Exercise ▸
Provide an exact copy of the data, excluding the images.

** Data extract follows **

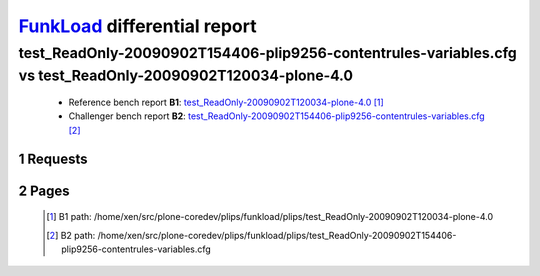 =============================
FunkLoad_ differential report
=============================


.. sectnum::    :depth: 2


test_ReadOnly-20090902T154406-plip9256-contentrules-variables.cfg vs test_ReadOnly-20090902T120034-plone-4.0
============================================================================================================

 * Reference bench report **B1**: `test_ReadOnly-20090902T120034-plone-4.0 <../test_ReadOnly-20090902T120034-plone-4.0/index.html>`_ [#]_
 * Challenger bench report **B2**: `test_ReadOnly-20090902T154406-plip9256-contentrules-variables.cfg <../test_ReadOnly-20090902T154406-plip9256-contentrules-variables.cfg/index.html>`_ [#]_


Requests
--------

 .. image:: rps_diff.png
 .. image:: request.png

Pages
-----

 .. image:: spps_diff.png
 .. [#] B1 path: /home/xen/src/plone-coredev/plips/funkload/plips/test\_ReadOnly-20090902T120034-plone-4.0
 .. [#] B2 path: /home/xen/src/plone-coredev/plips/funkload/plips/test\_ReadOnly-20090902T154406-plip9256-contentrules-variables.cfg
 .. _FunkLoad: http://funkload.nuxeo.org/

** End of Data extract **

The completed task ▸
 =============================
FunkLoad_ differential report
=============================


.. sectnum::    :depth: 2


test_ReadOnly-20090902T154406-plip9256-contentrules-variables.cfg vs test_ReadOnly-20090902T120034-plone-4.0
============================================================================================================

 * Reference bench report **B1**: `test_ReadOnly-20090902T120034-plone-4.0 <../test_ReadOnly-20090902T120034-plone-4.0/index.html>`_ [#]_
 * Challenger bench report **B2**: `test_ReadOnly-20090902T154406-plip9256-contentrules-variables.cfg <../test_ReadOnly-20090902T154406-plip9256-contentrules-variables.cfg/index.html>`_ [#]_


Requests
--------

 .. image:: rps_diff.png
 .. image:: request.png

Pages
-----

 .. image:: spps_diff.png
 .. [#] B1 path: /home/xen/src/plone-coredev/plips/funkload/plips/test\_ReadOnly-20090902T120034-plone-4.0
 .. [#] B2 path: /home/xen/src/plone-coredev/plips/funkload/plips/test\_ReadOnly-20090902T154406-plip9256-contentrules-variables.cfg
 .. _FunkLoad: http://funkload.nuxeo.org/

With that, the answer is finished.